Rapid and efficient adsorption of p-nitrophenol over biomass-derived vertically aligned graphene nanosheets fabricated by hydrothermal/molten salt-assisted pyrolysis method

Abstract

Vertical graphene (VG) is an emerging three-dimensional graphene with unique structure and properties, which is expected to possess outstanding adsorption performance. Nevertheless, the utilization of VG as an adsorbent has not been investigated, and its conventional preparation methods are complex and expensive. Herein, we utilize a facile hydrothermal/ molten K2CO3-assisted pyrolysis method for preparing VG from cost-effective and renewable fir bark. The optimized VG-1.0 achieved a high adsorption capacity (556 mg/g) for p-nitrophenol (PNP) within 10 min, far superior to commercial activated carbon (360 mg/g) and previously reported graphene-based materials.
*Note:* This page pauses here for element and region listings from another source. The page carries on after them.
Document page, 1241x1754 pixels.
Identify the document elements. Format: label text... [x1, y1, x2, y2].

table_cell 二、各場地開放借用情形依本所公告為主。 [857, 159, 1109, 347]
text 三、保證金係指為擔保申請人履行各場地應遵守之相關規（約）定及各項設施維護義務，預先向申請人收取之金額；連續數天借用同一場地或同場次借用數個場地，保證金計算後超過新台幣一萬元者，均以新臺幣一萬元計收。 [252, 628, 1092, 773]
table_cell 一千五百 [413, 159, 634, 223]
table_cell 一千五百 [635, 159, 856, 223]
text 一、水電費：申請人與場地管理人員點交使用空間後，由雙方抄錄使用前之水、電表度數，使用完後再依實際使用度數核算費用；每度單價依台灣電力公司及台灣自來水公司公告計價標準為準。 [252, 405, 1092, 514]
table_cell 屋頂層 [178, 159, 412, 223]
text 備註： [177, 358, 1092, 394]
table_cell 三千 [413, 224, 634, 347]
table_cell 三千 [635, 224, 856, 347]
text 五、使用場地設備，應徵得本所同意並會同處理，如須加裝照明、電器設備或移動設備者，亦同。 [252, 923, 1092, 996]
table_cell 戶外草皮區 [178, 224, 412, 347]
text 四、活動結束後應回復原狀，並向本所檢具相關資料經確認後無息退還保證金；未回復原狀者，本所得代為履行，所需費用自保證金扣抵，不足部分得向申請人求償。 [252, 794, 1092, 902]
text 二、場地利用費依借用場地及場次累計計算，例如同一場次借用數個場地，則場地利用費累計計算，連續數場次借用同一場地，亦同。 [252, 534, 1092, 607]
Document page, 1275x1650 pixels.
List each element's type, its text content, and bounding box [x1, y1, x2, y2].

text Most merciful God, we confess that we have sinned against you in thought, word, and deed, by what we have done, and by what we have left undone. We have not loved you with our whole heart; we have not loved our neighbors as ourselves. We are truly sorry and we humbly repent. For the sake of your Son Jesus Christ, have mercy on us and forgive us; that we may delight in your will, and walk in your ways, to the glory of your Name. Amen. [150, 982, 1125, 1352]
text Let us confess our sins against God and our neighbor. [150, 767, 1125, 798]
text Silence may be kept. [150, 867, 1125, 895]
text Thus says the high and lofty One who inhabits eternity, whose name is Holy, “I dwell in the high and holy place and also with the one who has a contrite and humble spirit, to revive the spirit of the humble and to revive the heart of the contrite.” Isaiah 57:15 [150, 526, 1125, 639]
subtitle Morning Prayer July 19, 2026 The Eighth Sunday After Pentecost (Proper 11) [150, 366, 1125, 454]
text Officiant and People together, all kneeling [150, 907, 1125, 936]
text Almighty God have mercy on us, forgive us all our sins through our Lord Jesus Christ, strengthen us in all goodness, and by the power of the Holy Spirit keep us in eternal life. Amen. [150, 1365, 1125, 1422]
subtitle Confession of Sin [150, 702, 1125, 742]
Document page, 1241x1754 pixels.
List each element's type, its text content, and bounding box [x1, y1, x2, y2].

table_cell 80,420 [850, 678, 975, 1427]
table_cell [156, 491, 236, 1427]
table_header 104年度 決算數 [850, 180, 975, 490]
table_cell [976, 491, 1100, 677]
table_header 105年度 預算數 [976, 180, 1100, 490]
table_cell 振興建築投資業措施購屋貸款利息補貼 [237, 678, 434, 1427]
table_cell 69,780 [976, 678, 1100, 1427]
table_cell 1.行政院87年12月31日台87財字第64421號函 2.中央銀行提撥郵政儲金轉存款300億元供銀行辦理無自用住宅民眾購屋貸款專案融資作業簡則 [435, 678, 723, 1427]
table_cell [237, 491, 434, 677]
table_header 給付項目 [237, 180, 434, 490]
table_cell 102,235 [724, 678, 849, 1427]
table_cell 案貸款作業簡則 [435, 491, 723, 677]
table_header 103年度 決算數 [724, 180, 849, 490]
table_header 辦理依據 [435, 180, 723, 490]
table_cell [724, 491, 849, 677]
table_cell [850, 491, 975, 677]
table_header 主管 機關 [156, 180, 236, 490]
Its excellent performance can be ascribed to high specific surface area (1423 m2/g), open & vertical channels, rich oxygen-containing groups and high graphitization degree, providing sufficient adsorption sites and unhindered mass transfer pathways. VG-1.0 was easily regenerated by rinsing with NaOH solution and showed good reusability, maintaining > 80 % of its original adsorption capacity after 5 cycles of reuse. The adsorption isotherm and kinetic data of PNP over VG were fitted well with Freundlich/Temkin model and pseudo-second-order kinetic model, respectively. Various characterizations and density functional theory (DFT) simulations have confirmed that the adsorption of PNP on VG is a spontaneous and endothermic process, involving pore filling and surface adsorption such as hydrogen bonding and π-π interactions.